I faktycznie, filmowi Barczyka trudno zarzucić sztampę. Najważniejsza jest w nim historia, ale nie ta podręcznikowa, tylko dziejąca się na tle autentycznych wydarzeń. Miesiąc po odzyskaniu niepodległości przez Polskę, Poznań nadal pozostaje pod pruskim zaborem. Może zmienić to wizyta Ignacego Jana Paderewskiego (Jan Frycz), który wraca przez stolicę Wielkopolski do Warszawy w celu objęcia teki premiera Niepodległej. W celu jego powstrzymania i ugaszenia bojowych nastrojów poznaniaków, Niemcy zatrudniają złowrogiego Dr. Abuse (Crispin Glover), czyli posługujące się nieczystymi mocami medium. Niemal cała Europa okresu dwudziestolecia międzywojennego przesiąknięta jest duchem spirytyzmu, więc swoich speców od telepatii ma i strona polska.
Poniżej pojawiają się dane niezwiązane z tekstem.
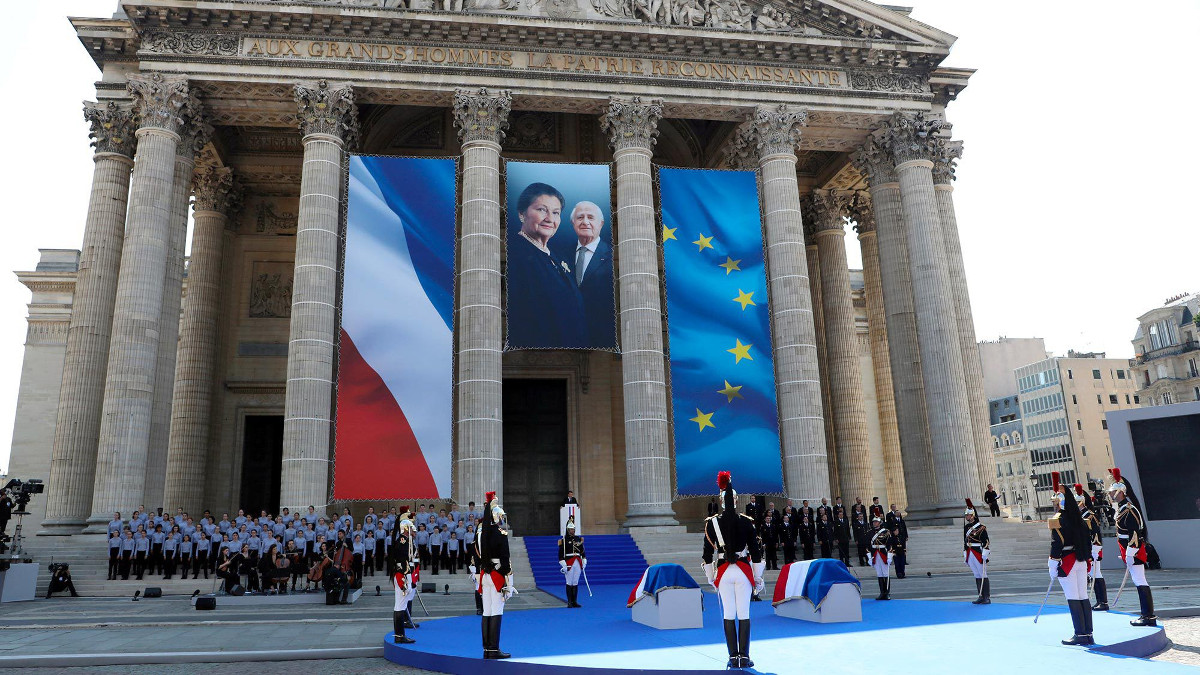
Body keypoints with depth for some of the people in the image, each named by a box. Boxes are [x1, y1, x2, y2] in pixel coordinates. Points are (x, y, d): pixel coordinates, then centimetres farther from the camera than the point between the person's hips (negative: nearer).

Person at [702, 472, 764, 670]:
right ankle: (745, 658, 7)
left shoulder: (712, 523, -1)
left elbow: (707, 554, 2)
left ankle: (733, 657, 9)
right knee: (744, 614, 5)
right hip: (744, 571, 0)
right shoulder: (747, 522, -1)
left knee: (728, 615, 6)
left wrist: (711, 578, 12)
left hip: (723, 572, 0)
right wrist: (758, 578, 9)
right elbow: (756, 551, 1)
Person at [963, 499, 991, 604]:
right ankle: (981, 597, 16)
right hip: (970, 555, 7)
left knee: (983, 576, -1)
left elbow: (986, 541, -10)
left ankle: (987, 598, 4)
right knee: (977, 576, 11)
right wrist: (965, 554, 17)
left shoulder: (981, 527, -8)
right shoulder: (966, 527, 12)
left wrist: (985, 554, -14)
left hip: (979, 555, -6)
Są wśród nich zarówno syn fabrykanta (Jakub Gierszał) zakochany w dojrzałej kobiecie (Patrycja Ziółkowska), jak i aktorka (Sandra Korzeniak). Spotykają się w poznańskim Hotelu Bazar, by pod przewodnictwem kobiecego medium chronić Paderewskiego przed mentalnym atakiem Abuse'a.

Prymat opowiadanej historii nad faktami z podręcznika potwierdzają ograniczone do minimum sceny batalistyczne, które dotychczas stanowiły pewien wyznacznik w rodzimym kinie dokumentującym doniosłe wydarzenia. W „Hiszpance” stanowią one dalszy, choć wcale nie mniej ważny plan. Docenić warto również to, że Łukasz Barczyk zaprosił przed kamerę jeszcze lub wciąż nie ograne na ekranie twarze. Prócz Gierszała, oglądamy zarówno aktorów doświadczonych (Jan Peszek w roli jego ojca, Tytusa Ceglarskiego), jak i debiutujących na polskim ekranie (Tomasz Kowalski). W roli remedium na niecne działania Abuse'a, tajemniczego Funka, reżyser obsadził Artura Krajewskiego. I jest to zdecydowanie najlepsza kreacja „Hiszpanki”.
Problemem filmu Łukasza Barczyka jest to, że wbrew deklarowanej od początku, dość jednoznacznej koncepcji thrillera, thrillerem w znacznej części nie jest. Napięcie nie rośnie tu z sekundy na sekundę, a długie ujęcia wirującego na spirytystycznym stole wahadła, zamiast wprowadzać trans, z czasem nużą. „Hiszpankę” cechuje niezdecydowanie, czy palmę pierwszeństwa przyznać grozie, czy stosunkowo licznym pierwiastkom humorystycznym. Widz, od miesięcy oczekujący dreszczy, dorobi się ich co najwyżej, oglądając scenę przesłuchania Wandy Rostowskiej przez Abuse'a, a obserwując celne skądinąd witze Peszka czy frywolną grę Sandry Korzeniak będzie czuł się po prostu zbity z tropu. Z formułą thrillera słabo współgrają też cukierkowe kolory scenografii i scen efektowych, a będący po „właściwej stronie mocy” Funk sprawia nieporównanie bardziej demoniczne wrażenie niż grany przez Glovera naczelny szwarccharakter „Hiszpanki”. Celu tak dziwnie rozłożonych akcentów i wszechobecnego klimatu ironii nie sposób dojść.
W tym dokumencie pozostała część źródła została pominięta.